> _PASSAGE_
▼

In addition, we investigated whether acute smoke exposure shows a similar effect on the gene expression profile of IL-33. To this end, we assessed two additional studies: 1) a longitudinal dataset of bronchial brushings collected before and 24 hours after smoking three cigarettes in “party smokers” who refrained from smoking for >2 days before the baseline visit (n = 63); and 2) a differentiated in vitro model of primary bronchial epithelial cells treated with whole cigarette smoke extract (33, 34). In both acute smoke exposure studies, there were no significant changes in IL-33 gene expression in response to smoking (Figures E3A and E3B).

Influence of Genetics on IL-33 Gene Expression

To investigate whether an association between genetics and IL-33 gene expression exists, we performed an eQTL analysis (35). This analysis can assess whether a genetic variant or SNP has any interaction with nearby or distantly located genes, in this case IL-33. We focused on one of the top asthma SNPs (rs992969), which was previously shown to influence IL-33 gene expression (36–40). We performed eQTL in the CRUKPAP study, excluding the never-smokers as a result of a small sample size (n = 8). Although there was no significant interaction with smoking in the eQTL analysis, we found that the GG and AG variants in the rs992969 SNP had significantly lower IL-33 gene expression in current smokers compared with ex-smokers (see Figure E3C). However, there was no difference between current and former smokers who carried the AA allele. Overall, our results suggest that, even though the rs992969 SNP is associated with IL-33 gene expression in the airway, smoking status potentially has a more substantial effect on this relationship.

▲

> _TASK SET_
**1)** In the passage, which SNP was the focus of the eQTL analysis?
**2)** Duplicate the portion of the passage starting with "In addition, we" and going on through "E3A and E3B).".
**3)** Translate this sentence from the passage into Spanish: "However, there was no difference between current and former smokers who carried the AA allele."

> _LISTED ENTRIES_
▼

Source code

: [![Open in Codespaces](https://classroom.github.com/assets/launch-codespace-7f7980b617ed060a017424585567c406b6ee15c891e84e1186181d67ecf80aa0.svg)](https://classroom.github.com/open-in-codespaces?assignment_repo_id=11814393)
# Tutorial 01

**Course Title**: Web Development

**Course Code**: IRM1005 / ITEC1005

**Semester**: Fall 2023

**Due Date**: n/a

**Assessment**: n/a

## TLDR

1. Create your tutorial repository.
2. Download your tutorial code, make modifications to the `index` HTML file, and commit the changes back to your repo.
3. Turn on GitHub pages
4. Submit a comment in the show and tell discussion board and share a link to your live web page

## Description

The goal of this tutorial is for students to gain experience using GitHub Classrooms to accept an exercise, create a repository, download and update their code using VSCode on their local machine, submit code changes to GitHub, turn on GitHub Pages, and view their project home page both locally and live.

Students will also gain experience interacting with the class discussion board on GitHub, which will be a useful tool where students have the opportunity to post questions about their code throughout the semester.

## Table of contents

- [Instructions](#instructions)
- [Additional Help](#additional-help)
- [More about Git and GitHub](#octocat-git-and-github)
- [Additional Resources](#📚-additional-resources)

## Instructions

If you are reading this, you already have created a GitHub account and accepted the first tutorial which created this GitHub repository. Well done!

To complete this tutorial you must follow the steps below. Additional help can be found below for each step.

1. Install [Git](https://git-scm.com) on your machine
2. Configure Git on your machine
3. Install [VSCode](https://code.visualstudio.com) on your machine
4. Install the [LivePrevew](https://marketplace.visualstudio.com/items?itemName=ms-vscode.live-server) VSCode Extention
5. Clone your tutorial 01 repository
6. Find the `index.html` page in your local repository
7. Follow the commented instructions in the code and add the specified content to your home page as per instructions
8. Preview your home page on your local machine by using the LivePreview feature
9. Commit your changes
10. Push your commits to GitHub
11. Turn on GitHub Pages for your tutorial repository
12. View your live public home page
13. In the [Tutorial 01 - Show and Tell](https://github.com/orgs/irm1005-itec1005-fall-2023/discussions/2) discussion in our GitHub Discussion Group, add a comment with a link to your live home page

▲

> _YOUR WRITTEN ANSWERS_
**1)** The eQTL analysis focused on rs992969, one of the top asthma SNPs.

**2)**
In addition, we investigated whether acute smoke exposure shows a similar effect on the gene expression profile of IL-33. To this end, we assessed two additional studies: 1) a longitudinal dataset of bronchial brushings collected before and 24 hours after smoking three cigarettes in “party smokers” who refrained from smoking for >2 days before the baseline visit (n = 63); and 2) a differentiated in vitro model of primary bronchial epithelial cells treated with whole cigarette smoke extract (33, 34). In both acute smoke exposure studies, there were no significant changes in IL-33 gene expression in response to smoking (Figures E3A and E3B).

**3)** Sin embargo, no hubo diferencia entre los fumadores actuales y los exfumadores portadores del alelo AA.